--- Records provided Enclosed Below ---

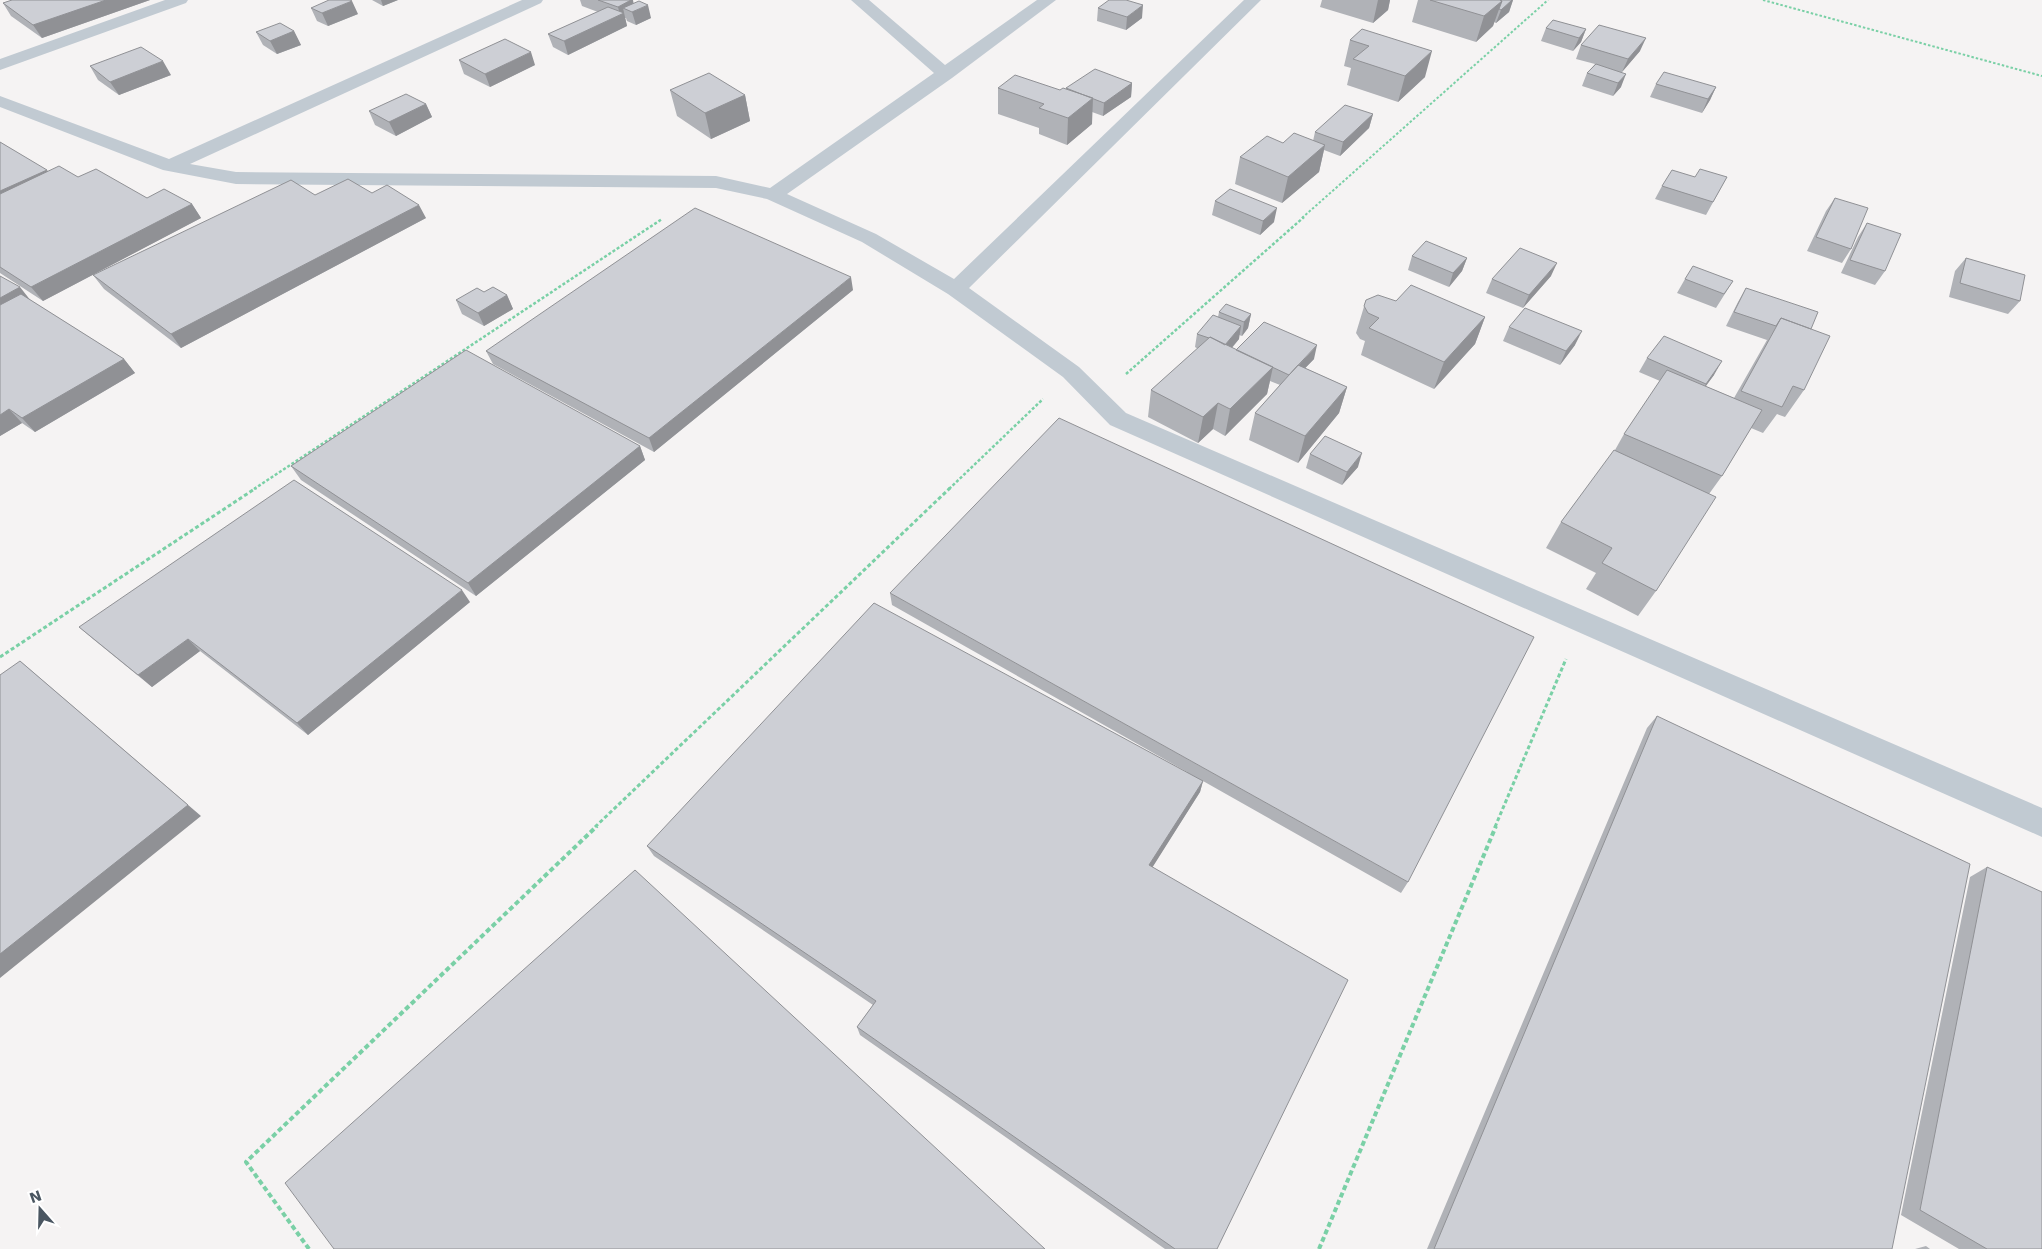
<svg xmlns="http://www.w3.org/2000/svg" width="2042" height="1249" viewBox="0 0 2042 1249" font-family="'DejaVu Sans',sans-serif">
	<rect width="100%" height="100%" fill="#f5f3f3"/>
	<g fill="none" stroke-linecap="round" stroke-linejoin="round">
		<path stroke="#7ad0a6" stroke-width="2" stroke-dasharray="2.5 2" stroke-linecap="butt" d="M1763,0l279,76
			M1302,218l246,-218"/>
		<path stroke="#7ad0a6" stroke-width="2.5" stroke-dasharray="3 2" stroke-linecap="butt" d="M1126,374l178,-157
			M254,489l408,-270
			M949,489l94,-90"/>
		<path stroke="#7ad0a6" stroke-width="3" stroke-dasharray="4 2.5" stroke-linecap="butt" d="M0,657l256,-169
			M595,827l355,-339
			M1495,827l71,-168"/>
		<path stroke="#7ad0a6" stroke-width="4" stroke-dasharray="5 3" stroke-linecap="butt" d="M309,1249l-63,-87 351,-336
			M1319,1249l177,-423"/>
		<path fill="#c1cad2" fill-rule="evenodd" d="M165,0h23l-2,3 -186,67v-11z
			M522,0h21l-2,3 -351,161 46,8 480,4 54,12 164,-115 -83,-73h18l76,65 92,-65h19l-104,78 -165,116 89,40 78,45 290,-279h17l-292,288 110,79 47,46 916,395v29l-932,-412 -47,-48 -115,-83 -86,-52 -95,-43 -51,-11 -480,-4 -73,-14 -163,-63v-11l169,63z"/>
	</g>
	<path fill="#b0b2b7" d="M12,0h138l-108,38 -31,-22 -8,-13z
		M372,0h26l-15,6z
		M580,0h53v4l18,14 -15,7 -9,-4 -1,-3h-1l2,8 -59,29 -15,-8 -5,-13 50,-22 -16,-6z
		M1322,0h68l-2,10 -15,13 -53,-16z
		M1418,0h95l-4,12 -13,11 -2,-1 -1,4 -17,16 -64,-20z
		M311,8l47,6 -30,12 -11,-5z
		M1098,8l44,10 -16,12 -29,-9z
		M1546,28l40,1 -5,13 -8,9 -32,-10z
		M1362,29l63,48 -27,25 -51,-17 4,-17 -7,-2 6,-26z
		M294,31l7,14 -24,9 -14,-9 -7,-13z
		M1581,45l59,6 -18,21 -1,15 -8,9 -31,-10 5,-13 8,-9 -19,-5z
		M459,60l76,5 -45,22 -26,-13z
		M90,66l81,9 -52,20 -21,-15z
		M1132,83l-1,14 -28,19 -11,-4v12l-25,21 -28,-11v-6l-41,-14v-26l62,2 6,-1v-1z
		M1656,84l60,3 -6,13 -8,13 -52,-16z
		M670,90l75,5 5,26 -39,18 -34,-23z
		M426,104l6,13 -36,19 -21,-11 -6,-14z
		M1373,114l-4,14 -29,28 -16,-6 -5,22 -37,31 -47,-19 5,-27 43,-14 30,-2 2,-9z
		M0,142l48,30 30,5 69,21 45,6 9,14 -158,83 -43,-28z
		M1695,177h32l-21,38 -51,-16 7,-13z
		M372,193l54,25 -245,130 -77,-59 -11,-14 222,-80z
		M1835,198l16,51 -9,14 -35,-12 19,-40z
		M1215,201l59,21 -14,13 -48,-20z
		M1867,223l18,48 -10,14 -34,-12 17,-36z
		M1412,256l55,2 -5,13 -13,16 -41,-17z
		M1966,258l54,43 -12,13 -59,-17 6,-26z
		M0,276l30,24 94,59 11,14 -100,59 -13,-9 -22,13z
		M1551,276l-28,32 -37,-15 6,-14z
		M1685,279l48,2 -17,27 -39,-15z
		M1746,288l65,41 -7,61 -19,27 -8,-3 -14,19 -12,-5 -29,48 -13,18 -53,97 -18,25 -52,-27 10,-16 -50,-25 15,-26 54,-72 9,-16 36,-53 -21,-9 8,-14 67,17 -9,11 29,12 33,-58 -41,-14 12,-24z
		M853,290l-199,162 -161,-88 -7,-13z
		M484,292l23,3 6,14 -29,17 -22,-12 -6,-14z
		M1366,300l119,17 -10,27 -41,45 -73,-34 4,-14 -5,-2 -4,-6z
		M1219,312l32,2 -3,14 -6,8 -3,-1v4l-7,9 4,2 78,9 -9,9 42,19 -8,26 -41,50 -49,-23 6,-27 25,-28 -10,-4 -3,13 -42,42 -12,-7 -15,14 -50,-26 3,-27 47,-41 -3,-2 2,-13 21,-17z
		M1509,327l66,18 -15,20 -57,-24z
		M640,446l5,14 -169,136 -175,-116 -10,-14z
		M1310,454l48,13 -16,18 -36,-17z
		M890,593l518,289 -7,11 -198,-112 -3,11 -48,75 65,382h-52l-305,-214 -3,-8 16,-22 -219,-149 -7,-10 540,-74 -295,-167z
		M470,602l-162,133 -108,-84 -48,36 -59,-48 -14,-12z
		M1657,716l235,533h-465l220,-521z
		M1987,867l55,382h-83l-58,-34 69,-338z
		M1926,1246l4,3h-15z"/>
	<path fill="#909195" d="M106,0h44l-108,38 -9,-13z
		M381,0h17l-15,6z
		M631,0h2l2,11 13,-6 3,13 -15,7 -4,-13 -9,-4 4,18 -59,29 -4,-14 56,-26 -2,-8z
		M1378,0h12l-2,10 -15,13z
		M1512,0h1l-4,12 -13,11 5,-13z
		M352,1l6,13 -30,12 -6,-13z
		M1502,1l-9,25 -17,16 8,-26z
		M1143,5l-1,13 -16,12 1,-13z
		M1586,29l-5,13 -8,9 6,-13z
		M294,31l7,14 -24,9 -7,-13z
		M1646,38l-6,13 -18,21 6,-13z
		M1432,51l-7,26 -27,25 7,-26z
		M531,52l4,13 -45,22 -5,-13z
		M163,61l8,14 -52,20 -9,-13z
		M1626,74l-5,13 -8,9 5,-13z
		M1132,83l-1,14 -28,19 1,-13z
		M1716,87l-6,13 -8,13 6,-14z
		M745,95l5,26 -39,18 -6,-26z
		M1093,98l-1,26 -25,21 1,-27z
		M426,104l6,13 -36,19 -7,-14z
		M1373,114l-4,14 -29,28 3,-14z
		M1325,145l-6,27 -37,31 6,-26z
		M47,170l10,13 -57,27v-19z
		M192,204l9,14 -158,83 -12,-14z
		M419,205l7,13 -245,130 -10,-14z
		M1277,208l-3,14 -14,13 3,-14z
		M1467,258l-5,13 -13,16 4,-14z
		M1557,263l-6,13 -28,32 6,-13z
		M851,277l2,13 -199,162 -5,-14z
		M20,287l11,14 -31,17v-20z
		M507,295l6,14 -29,17 -6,-13z
		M1251,314l-3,14 -6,8 2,-14z
		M1485,317l-10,27 -41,45 10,-27z
		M1241,326l-2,13 -17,20 3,-14z
		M1582,331l-7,14 -15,20 6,-14z
		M1317,345l-3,14 -28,29 4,-13z
		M124,359l11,14 -100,59 -13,-14z
		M1722,361l-8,14 -16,22 8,-13z
		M1273,367l-6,27 -42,42 5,-27z
		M1347,387l-8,26 -41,50 7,-27z
		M1218,403l-5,26 -15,14 5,-26z
		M9,409l13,14 -22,13v-21z
		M640,446l5,14 -169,136 -8,-13z
		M1362,453l-4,14 -16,18 5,-13z
		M462,590l8,12 -162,133 -11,-12z
		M188,639l12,12 -48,36 -14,-12z
		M20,661l181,155 -201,162v-24z
		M1203,781l-3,11 -53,84 2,-11z"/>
	<path fill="#cdcfd5" stroke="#909195" d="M12,0h94l-73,25 -30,-22z
		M329,0h21l2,1 -30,12 -11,-5z
		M598,0h33l-13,7z
		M1109,0h17l17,5 -16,12 -29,-9z
		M1430,0h70l2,1 -18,15z
		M1500,0h12l-11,10 -2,-1 3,-8z
		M639,1l9,4 -16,7 -9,-4z
		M608,7l16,6 -60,28 -16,-7z
		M1553,20l33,9 -7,9 -33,-10z
		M280,23l14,8 -24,10 -14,-9z
		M1599,25l47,13 -18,21 -47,-14z
		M1362,29l70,22 -27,25 -52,-17 16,-13 -19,-6z
		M505,39l26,13 -46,22 -26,-14z
		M141,47l22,14 -53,21 -20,-16z
		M1596,64l30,10 -8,9 -31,-10z
		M1095,69l37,14 -28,20 -38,-15z
		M1664,72l52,15 -8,12 -52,-15z
		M709,73l36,22 -40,18 -35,-23z
		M1015,75l45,15 3,-2 30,10 -25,20 -29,-10 5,-4 -46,-16z
		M406,94l20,10 -37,18 -20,-11z
		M1345,105l28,9 -30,28 -28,-10z
		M1294,133l31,12 -37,32 -48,-20 27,-21 16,7z
		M0,142l47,28 -47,21z
		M59,166l19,11 18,-8 51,29 17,-9 28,15 -161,83 -31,-20v-73z
		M1700,169l27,8 -14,25 -51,-16 10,-16 23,7z
		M348,179l24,14 15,-8 32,20 -248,129 -78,-59 198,-95 24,15z
		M1230,189l47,19 -14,13 -48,-20z
		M1835,198l33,10 -17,41 -35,-12z
		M695,208l156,69 -202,161 -163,-87z
		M1867,223l34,11 -16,37 -35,-11z
		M1426,241l41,17 -14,15 -41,-17z
		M1520,248l37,15 -28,32 -37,-16z
		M1966,258l59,17 -5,26 -60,-18z
		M1693,266l40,15 -9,13 -39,-15z
		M0,276l20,11 -20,11z
		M1411,285l74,32 -41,45 -75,-34 10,-10 -11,-5 -4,-7 2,-6 12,-5 18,6z
		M493,287l14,8 -29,18 -22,-13 21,-12 7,4z
		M1746,288l72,24 -7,17 -30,-11 -5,8 -42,-14z
		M21,294l103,65 -102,59 -13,-9 -9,6v-110z
		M1226,304l25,10 -7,8 -25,-10z
		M1525,308l57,23 -16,20 -57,-24z
		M1213,315l28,11 -16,19 -15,-8 -1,1 -12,-4z
		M1781,318l49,18 -26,54 -11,-4 -11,21 -41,-16z
		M1264,322l53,23 -28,30 -53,-25z
		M1664,336l58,25 -16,23 -59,-26z
		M1210,337l63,30 -43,42 -12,-6 -15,14 -52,-27z
		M466,350l174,96 -172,137 -177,-117z
		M1298,365l49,22 -42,49 -50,-23z
		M1667,370l95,40 -40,66 -98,-42z
		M1059,418l475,219 -126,245 -518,-289z
		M1325,436l37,17 -15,19 -37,-18z
		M1614,450l102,47 -60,94 -54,-28 10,-15 -51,-26z
		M294,480l168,110 -165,133 -109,-84 -50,36 -59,-48z
		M874,603l329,178 -54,84 199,115 -131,269h-42l-318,-222 19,-26 -229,-155z
		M20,661l168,144 -188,149v-279z
		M1657,716l313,148 -78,385h-458z
		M1987,867l55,25v357h-55l-67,-39z
		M635,870l410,379h-711l-49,-66z"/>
	<g transform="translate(40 1209) rotate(340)" stroke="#ffffff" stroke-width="4" paint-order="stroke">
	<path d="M0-4L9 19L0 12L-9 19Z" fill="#4a5661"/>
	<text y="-8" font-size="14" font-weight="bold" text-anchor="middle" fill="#4a5661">N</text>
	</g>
</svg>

--- End of Enclosed Records provided ---

** What to do **
Above are the entries. Quote exactly the lines from the one bearing "M1218,403l-5,26 -15,14 5,-26z" through the one bearing "M493,287l14,8 -29,18 -22,-13 21,-12 7,4z".

** Solution to this task **
		M1218,403l-5,26 -15,14 5,-26z
		M9,409l13,14 -22,13v-21z
		M640,446l5,14 -169,136 -8,-13z
		M1362,453l-4,14 -16,18 5,-13z
		M462,590l8,12 -162,133 -11,-12z
		M188,639l12,12 -48,36 -14,-12z
		M20,661l181,155 -201,162v-24z
		M1203,781l-3,11 -53,84 2,-11z"/>
	<path fill="#cdcfd5" stroke="#909195" d="M12,0h94l-73,25 -30,-22z
		M329,0h21l2,1 -30,12 -11,-5z
		M598,0h33l-13,7z
		M1109,0h17l17,5 -16,12 -29,-9z
		M1430,0h70l2,1 -18,15z
		M1500,0h12l-11,10 -2,-1 3,-8z
		M639,1l9,4 -16,7 -9,-4z
		M608,7l16,6 -60,28 -16,-7z
		M1553,20l33,9 -7,9 -33,-10z
		M280,23l14,8 -24,10 -14,-9z
		M1599,25l47,13 -18,21 -47,-14z
		M1362,29l70,22 -27,25 -52,-17 16,-13 -19,-6z
		M505,39l26,13 -46,22 -26,-14z
		M141,47l22,14 -53,21 -20,-16z
		M1596,64l30,10 -8,9 -31,-10z
		M1095,69l37,14 -28,20 -38,-15z
		M1664,72l52,15 -8,12 -52,-15z
		M709,73l36,22 -40,18 -35,-23z
		M1015,75l45,15 3,-2 30,10 -25,20 -29,-10 5,-4 -46,-16z
		M406,94l20,10 -37,18 -20,-11z
		M1345,105l28,9 -30,28 -28,-10z
		M1294,133l31,12 -37,32 -48,-20 27,-21 16,7z
		M0,142l47,28 -47,21z
		M59,166l19,11 18,-8 51,29 17,-9 28,15 -161,83 -31,-20v-73z
		M1700,169l27,8 -14,25 -51,-16 10,-16 23,7z
		M348,179l24,14 15,-8 32,20 -248,129 -78,-59 198,-95 24,15z
		M1230,189l47,19 -14,13 -48,-20z
		M1835,198l33,10 -17,41 -35,-12z
		M695,208l156,69 -202,161 -163,-87z
		M1867,223l34,11 -16,37 -35,-11z
		M1426,241l41,17 -14,15 -41,-17z
		M1520,248l37,15 -28,32 -37,-16z
		M1966,258l59,17 -5,26 -60,-18z
		M1693,266l40,15 -9,13 -39,-15z
		M0,276l20,11 -20,11z
		M1411,285l74,32 -41,45 -75,-34 10,-10 -11,-5 -4,-7 2,-6 12,-5 18,6z
		M493,287l14,8 -29,18 -22,-13 21,-12 7,4z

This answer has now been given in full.